The first noted use of "serendipity" was by Horace Walpole on 28 January 1754. In a letter he wrote to his friend Horace Mann, Walpole explained an unexpected discovery he had made about a lost painting of Bianca Cappello by Giorgio Vasari[3] by reference to a Persian fairy tale, The Three Princes of Serendip. The princes, he told his correspondent, were "always making discoveries, by accidents and sagacity, of things which they were not in quest of."[4] The name comes from Serendip, an old Persian name for Sri Lanka (Ceylon), hence Sarandib by Arab traders.[5] It is derived from the Sanskrit Siṃhaladvīpaḥ (Siṃhalaḥ, Sri Lanka + dvīpaḥ, island).[6]

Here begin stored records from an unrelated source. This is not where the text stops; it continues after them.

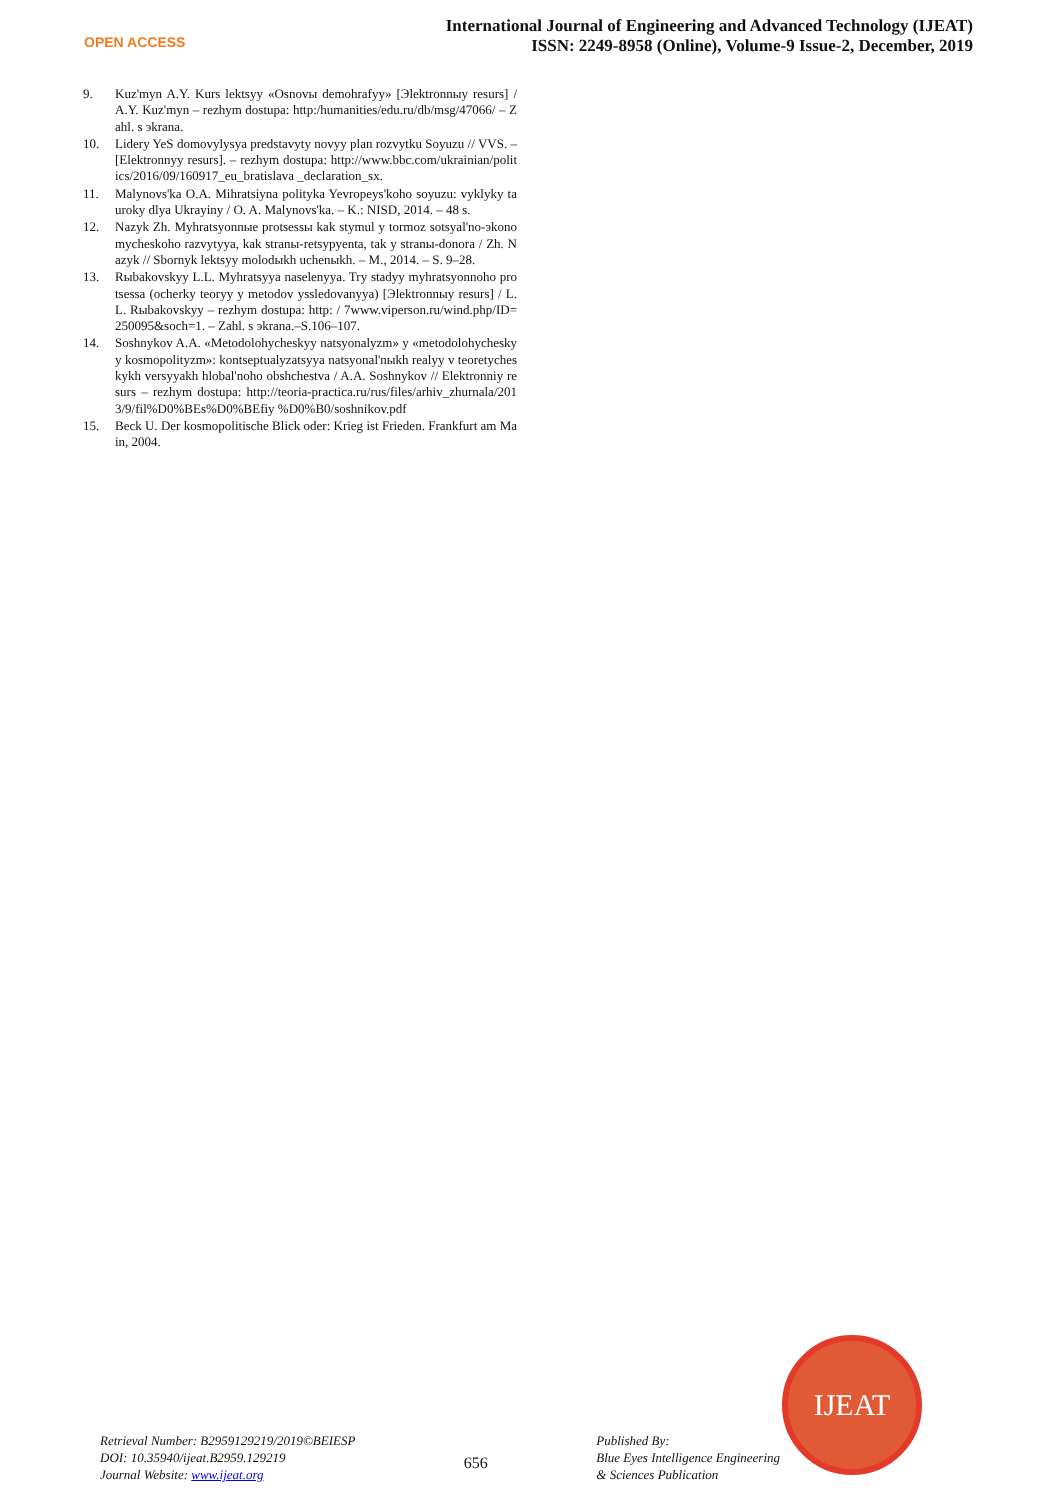OPEN ACCESS
International Journal of Engineering and Advanced Technology (IJEAT)
ISSN: 2249-8958 (Online), Volume-9 Issue-2, December, 2019
9. Kuz'myn A.Y. Kurs lektsyy «Osnovы demohrafyy» [Эlektronnыy resurs] / A.Y. Kuz'myn – rezhym dostupa: http:/humanities/edu.ru/db/msg/47066/ – Zahl. s эkrana.
10. Lidery YeS domovylysya predstavyty novyy plan rozvytku Soyuzu // VVS. – [Elektronnyy resurs]. – rezhym dostupa: http://www.bbc.com/ukrainian/politics/2016/09/160917_eu_bratislava _declaration_sx.
11. Malynovs'ka O.A. Mihratsiyna polityka Yevropeys'koho soyuzu: vyklyky ta uroky dlya Ukrayiny / O. A. Malynovs'ka. – K.: NISD, 2014. – 48 s.
12. Nazyk Zh. Myhratsyonnыe protsessы kak stymul y tormoz sotsyal'no-эkonomycheskoho razvytyya, kak stranы-retsypyenta, tak y stranы-donora / Zh. Nazyk // Sbornyk lektsyy molodыkh uchenыkh. – M., 2014. – S. 9–28.
13. Rыbakovskyy L.L. Myhratsyya naselenyya. Try stadyy myhratsyonnoho protsessa (ocherky teoryy y metodov yssledovanyya) [Эlektronnыy resurs] / L.L. Rыbakovskyy – rezhym dostupa: http: / 7www.viperson.ru/wind.php/ID=250095&soch=1. – Zahl. s эkrana.–S.106–107.
14. Soshnykov A.A. «Metodolohycheskyy natsyonalyzm» y «metodolohycheskyy kosmopolityzm»: kontseptualyzatsyya natsyonal'nыkh realyy v teoretycheskykh versyyakh hlobal'noho obshchestva / A.A. Soshnykov // Elektronniy resurs – rezhym dostupa: http://teoria-practica.ru/rus/files/arhiv_zhurnala/2013/9/fil%D0%BEs%D0%BEfiy %D0%B0/soshnikov.pdf
15. Beck U. Der kosmopolitische Blick oder: Krieg ist Frieden. Frankfurt am Main, 2004.
IJEAT
Retrieval Number: B2959129219/2019©BEIESP
DOI: 10.35940/ijeat.B2959.129219
Journal Website: www.ijeat.org
656
Published By:
Blue Eyes Intelligence Engineering
& Sciences Publication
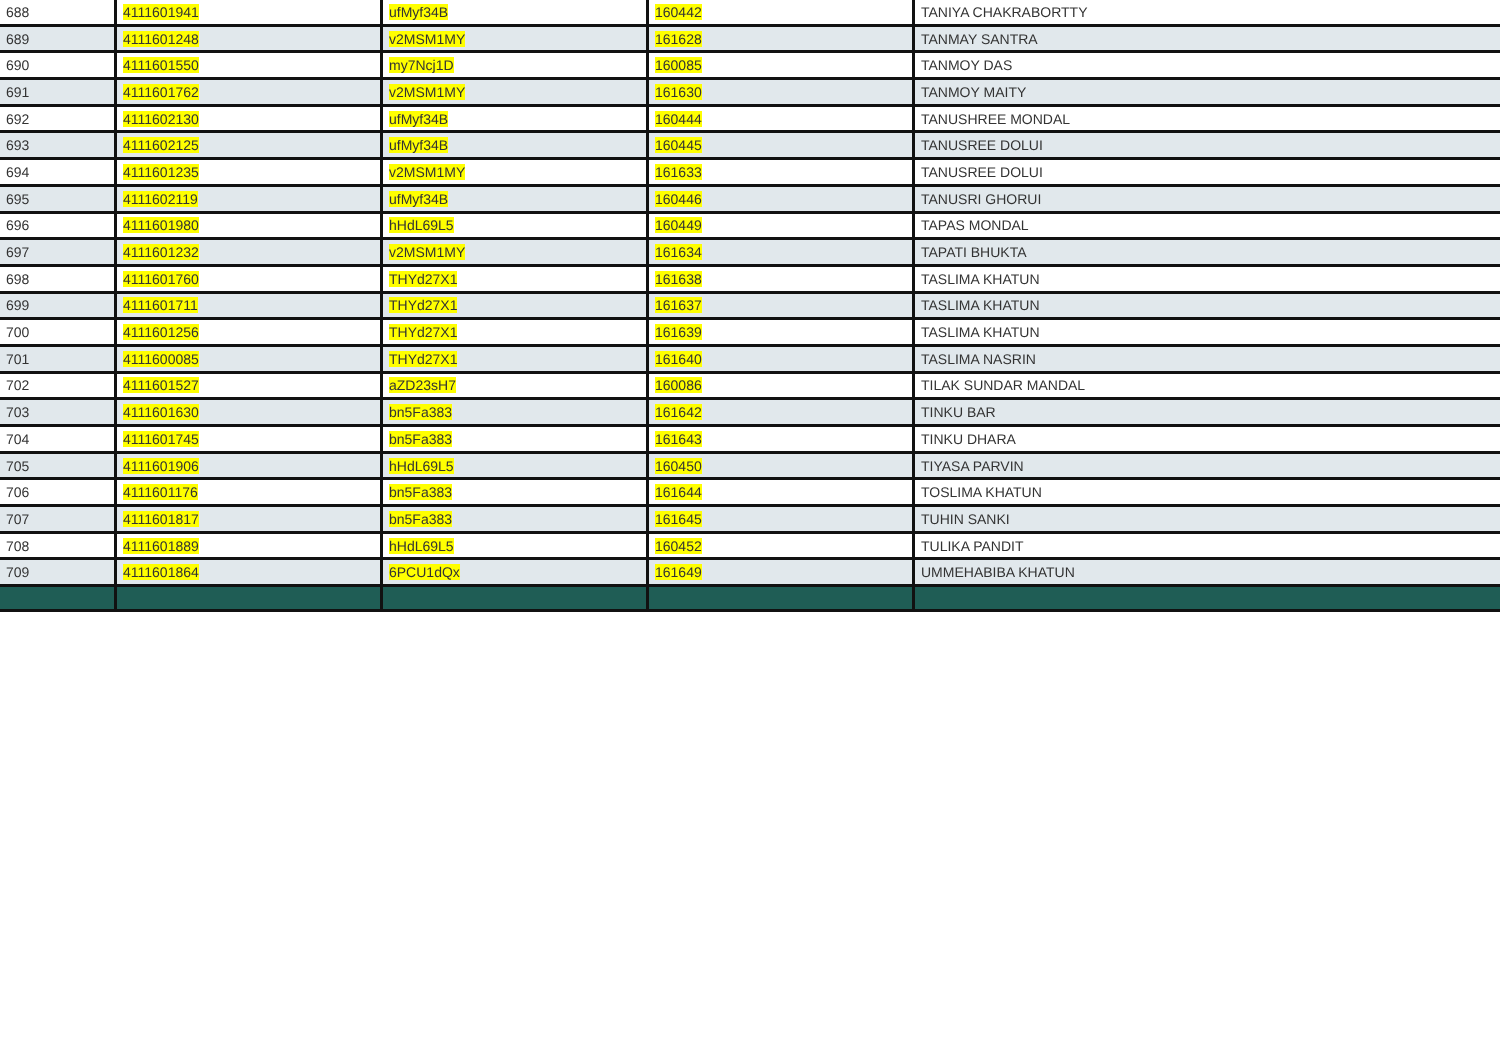| 688 | 4111601941 | ufMyf34B | 160442 | TANIYA CHAKRABORTTY |
| 689 | 4111601248 | v2MSM1MY | 161628 | TANMAY SANTRA |
| 690 | 4111601550 | my7Ncj1D | 160085 | TANMOY DAS |
| 691 | 4111601762 | v2MSM1MY | 161630 | TANMOY MAITY |
| 692 | 4111602130 | ufMyf34B | 160444 | TANUSHREE MONDAL |
| 693 | 4111602125 | ufMyf34B | 160445 | TANUSREE DOLUI |
| 694 | 4111601235 | v2MSM1MY | 161633 | TANUSREE DOLUI |
| 695 | 4111602119 | ufMyf34B | 160446 | TANUSRI GHORUI |
| 696 | 4111601980 | hHdL69L5 | 160449 | TAPAS MONDAL |
| 697 | 4111601232 | v2MSM1MY | 161634 | TAPATI BHUKTA |
| 698 | 4111601760 | THYd27X1 | 161638 | TASLIMA KHATUN |
| 699 | 4111601711 | THYd27X1 | 161637 | TASLIMA KHATUN |
| 700 | 4111601256 | THYd27X1 | 161639 | TASLIMA KHATUN |
| 701 | 4111600085 | THYd27X1 | 161640 | TASLIMA NASRIN |
| 702 | 4111601527 | aZD23sH7 | 160086 | TILAK SUNDAR MANDAL |
| 703 | 4111601630 | bn5Fa383 | 161642 | TINKU BAR |
| 704 | 4111601745 | bn5Fa383 | 161643 | TINKU DHARA |
| 705 | 4111601906 | hHdL69L5 | 160450 | TIYASA PARVIN |
| 706 | 4111601176 | bn5Fa383 | 161644 | TOSLIMA KHATUN |
| 707 | 4111601817 | bn5Fa383 | 161645 | TUHIN SANKI |
| 708 | 4111601889 | hHdL69L5 | 160452 | TULIKA PANDIT |
| 709 | 4111601864 | 6PCU1dQx | 161649 | UMMEHABIBA KHATUN |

The word has been exported into many other languages, with the general meaning of “unexpected discovery” or “fortunate chance”.[7][8]

Applications

Inventions

The term "serendipity" is often applied to inventions made by chance rather than intent. Andrew Smith, editor of The Oxford Companion to American Food and Drink, has speculated that most everyday products had serendipitous roots, with many early ones related to animals. The origin of cheese, for example, possibly originated in the nomad practice of storing milk in the stomach of a dead camel that was attached to the saddle of a live one, thereby mixing rennet from the stomach with the milk stored within.[9]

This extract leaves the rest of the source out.